Shea claimed that launching legal proceedings last year to unseal the document in anticipation of a potential lawsuit did not violate a paragraph prohibiting disclosure of the settlement’s nature or terms. Shea said Pressler’s “unilateral and unlawful” cessation of payments leaves it up to his client to seek enforcement of the agreement in court.
Rollins also filed a third amended complaint Feb. 4 adding Second Baptist Church in Houston as a ninth defendant in an alleged “joint enterprise” comprised of individuals and institutions aiding and abetting the alleged abuse.
The new claim says Pressler moved back and forth between Houston’s First and Second Baptist churches to conceal allegations of inappropriate sexual conduct involving separate individuals unrelated to the pending lawsuit.
Other parties accused of participating in the alleged cover up include Pressler’s wife, Nancy; his former law partner, Jared Woodfill, and his law firm; Southwestern Baptist Theological Seminary and its president, Paige Patterson, credited along with Pressler as co-founder of the strategy to gain conservative control of the nation’s second-largest faith group from moderates in the 1980s and 1990.
Another party, the Southern Baptist Convention, filed a legal argument Feb. 9 claiming the court cannot consider the case due to the “ecclesiastical abstention” doctrine, a First Amendment protection that prevents secular courts from intervening in matters of religious doctrine or church governance.

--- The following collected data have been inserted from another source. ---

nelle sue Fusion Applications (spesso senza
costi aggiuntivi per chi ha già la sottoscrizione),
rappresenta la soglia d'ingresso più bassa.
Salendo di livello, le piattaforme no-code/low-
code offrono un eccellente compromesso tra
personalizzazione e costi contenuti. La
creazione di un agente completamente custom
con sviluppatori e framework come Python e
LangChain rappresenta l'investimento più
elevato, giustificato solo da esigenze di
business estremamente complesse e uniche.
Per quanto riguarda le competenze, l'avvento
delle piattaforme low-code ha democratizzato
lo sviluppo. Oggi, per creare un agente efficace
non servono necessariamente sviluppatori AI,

The plea notes references in the lawsuit to the “conservative resurgence” in the Southern Baptist Convention and the Calvinist notion that sin cannot cause a Christian to forfeit his or her salvation as fostering the culture that allowed the alleged abuse to occur.

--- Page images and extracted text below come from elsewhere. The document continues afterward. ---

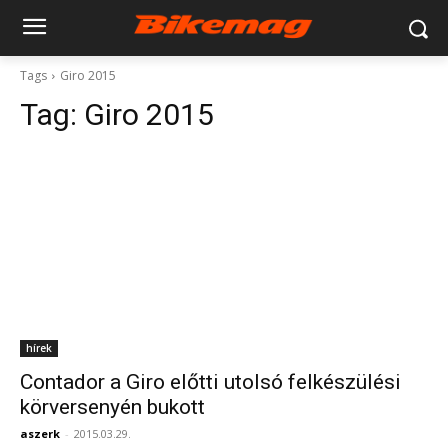
Tags
Giro 2015
Tag:
Giro 2015
hírek
Contador a Giro előtti utolsó felkészülési
körversenyén bukott
aszerk
-
2015.03.29.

The lawsuit says Rollins’ abuse coincided with the return in the Southern Baptist Convention to “a literal, anti-scientific interpretation of the Bible.” It labels Presser a “closet Calvinist,” theologically entitled to wield authority over vulnerable women and children as a “vice regent” for God.
“This religion-based theory is so inextricably intertwined with the substantive issues” in the case, the SBC argued in the filing, the court cannot “apply neutral principles of law without inquiring as to the doctrines invoked.”
On Feb. 13, the SBC filed another motion saying all claims against the denomination are too old to litigate. Barring an exception to the window to file a claim set forth by statutes of limitation, the motion says, the current lawsuit is at least eight years too late.
Rollins claims his abuse began when he was about 14 and drove him toward substance abuse and eventually to a string of arrests and prison. He says it wasn’t until November 2015, when he made an “outcry statement” to a prison psychologist, that he linked his poor choices to early childhood sexual abuse.